In summary, the otherwise "emotional" behaviors or thoughts of the adults are really mechanistic, instinctive behaviors. If there is a round white object there, sit on it and roll it around a few times every day. The 927 pair are still following these hormonally-driven behavioral prompts. Not until they get tired of it, only when it gets very old, will they stop. They are clueless about what they are doing. They are not waiting for the eggs to hatch. They are merely sitting on them because they are programed to do so, period. There is neither joy or lament, just instinctive behaviors that are so contrary to what they do "normally."
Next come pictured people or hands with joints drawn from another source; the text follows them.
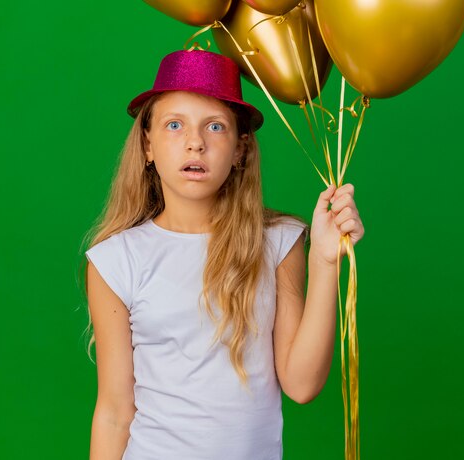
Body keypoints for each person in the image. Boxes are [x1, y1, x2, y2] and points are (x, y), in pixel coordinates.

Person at [82, 49, 365, 460]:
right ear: (148, 145)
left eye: (214, 127)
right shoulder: (115, 261)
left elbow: (302, 385)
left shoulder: (278, 243)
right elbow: (113, 412)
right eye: (174, 125)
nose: (195, 143)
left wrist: (325, 262)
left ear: (240, 150)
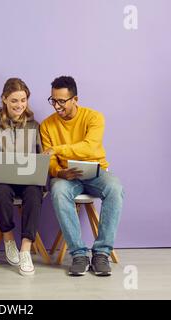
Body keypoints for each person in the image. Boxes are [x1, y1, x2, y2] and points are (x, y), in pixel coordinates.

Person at [40, 76, 124, 276]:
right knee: (58, 190)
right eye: (53, 100)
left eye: (62, 101)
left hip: (95, 172)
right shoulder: (46, 125)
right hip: (67, 176)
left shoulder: (94, 117)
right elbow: (49, 161)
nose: (57, 106)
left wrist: (57, 150)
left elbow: (89, 148)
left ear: (75, 99)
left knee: (115, 188)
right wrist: (59, 172)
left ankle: (102, 253)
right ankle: (78, 253)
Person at [0, 78, 44, 276]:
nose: (19, 105)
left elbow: (38, 156)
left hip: (27, 179)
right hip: (0, 177)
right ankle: (9, 239)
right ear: (4, 99)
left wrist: (42, 162)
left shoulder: (34, 125)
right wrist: (7, 168)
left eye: (23, 100)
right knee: (0, 189)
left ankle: (25, 249)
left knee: (35, 192)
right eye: (14, 100)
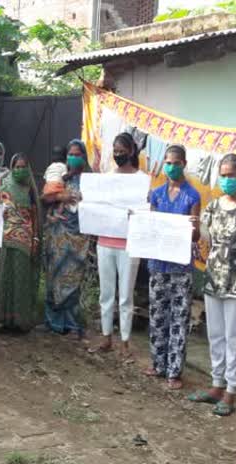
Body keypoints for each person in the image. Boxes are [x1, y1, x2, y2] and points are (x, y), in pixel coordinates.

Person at [189, 154, 236, 416]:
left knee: (234, 337)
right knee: (216, 335)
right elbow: (206, 238)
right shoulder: (213, 206)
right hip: (214, 279)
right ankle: (216, 384)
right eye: (223, 174)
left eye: (231, 174)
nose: (226, 179)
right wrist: (194, 226)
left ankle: (231, 390)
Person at [144, 145, 201, 390]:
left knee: (179, 319)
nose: (170, 166)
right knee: (157, 316)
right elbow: (151, 226)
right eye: (167, 162)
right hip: (158, 264)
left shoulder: (193, 196)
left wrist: (191, 226)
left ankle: (174, 371)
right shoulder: (156, 194)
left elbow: (196, 236)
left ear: (184, 164)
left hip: (181, 268)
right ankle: (158, 364)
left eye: (175, 162)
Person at [89, 133, 144, 359]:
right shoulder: (108, 177)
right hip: (105, 241)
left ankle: (125, 341)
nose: (118, 154)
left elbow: (144, 211)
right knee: (106, 293)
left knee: (125, 296)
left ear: (132, 151)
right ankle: (106, 337)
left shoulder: (141, 179)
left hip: (129, 245)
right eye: (116, 150)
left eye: (122, 150)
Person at [42, 139, 91, 342]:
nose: (73, 157)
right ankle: (53, 322)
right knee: (55, 276)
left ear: (84, 157)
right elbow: (45, 199)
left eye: (77, 154)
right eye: (70, 154)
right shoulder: (61, 177)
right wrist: (60, 198)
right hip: (58, 234)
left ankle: (71, 324)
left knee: (73, 280)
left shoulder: (91, 180)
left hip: (80, 235)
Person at [0, 153, 40, 333]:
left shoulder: (30, 188)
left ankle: (21, 322)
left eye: (23, 167)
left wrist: (36, 237)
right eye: (17, 167)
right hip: (6, 237)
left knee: (21, 279)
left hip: (25, 238)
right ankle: (6, 320)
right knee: (6, 277)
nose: (20, 170)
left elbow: (35, 214)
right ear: (12, 168)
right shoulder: (4, 184)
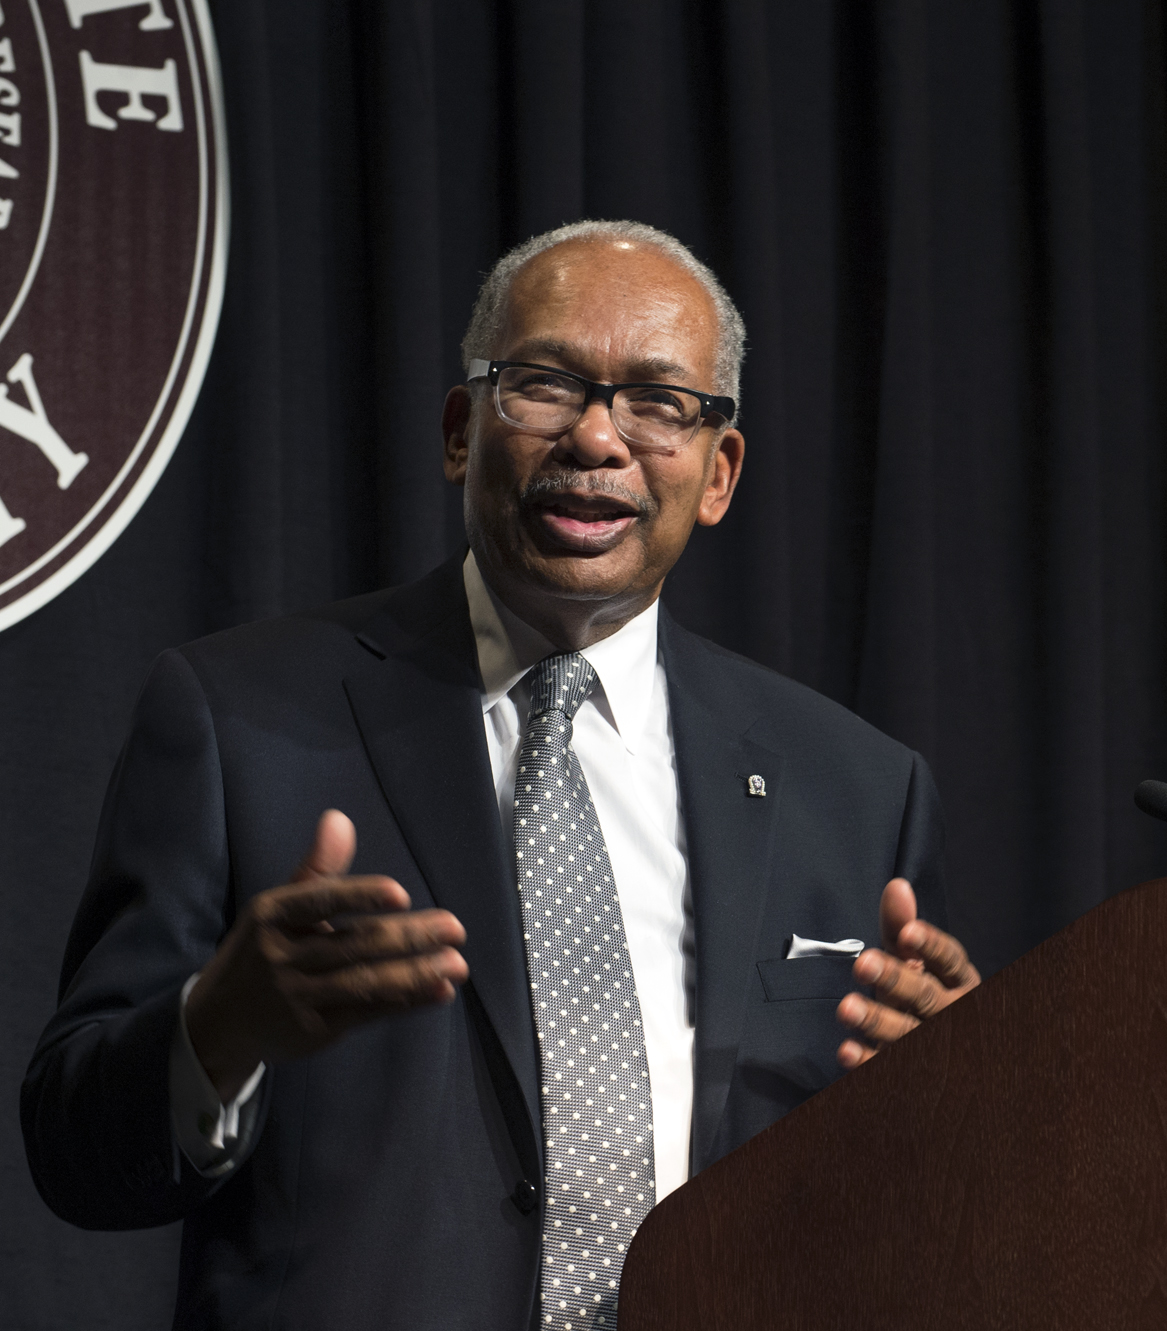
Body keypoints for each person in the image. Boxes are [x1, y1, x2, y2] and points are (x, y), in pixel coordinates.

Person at [20, 220, 977, 1330]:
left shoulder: (857, 788)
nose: (597, 438)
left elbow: (924, 1227)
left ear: (718, 474)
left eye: (659, 403)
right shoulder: (236, 720)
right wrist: (219, 1025)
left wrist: (957, 1103)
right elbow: (73, 1151)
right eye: (542, 385)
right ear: (459, 431)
Normally, red-tails sit around and think about how they can easily capture another animal. Here, they calculate and plot. They learn what hunting methods work and don't work, which is one of the great stories about red-tails in Central Park. No falconer or raptor biologist would have predicted that red-tails could have so successfully inhabited Central Park because the hunting techniques they learn and use in the wild shouldn't (and wouldn't) work in the city. But these birds have thoughtfully learned to successfully hunt and kill, and we therefore get to experience them in the heart of one of the world's great cities.
Red-tails are thoughtful and emotional in hunting and killing -- in daily life. They are not so in nesting. To be successful nesters, they must turn off their normal emotions and go into a behaviorally restrained, leave-it-live mode of life. It's the lack of "emotion" that allows the species to breed each year.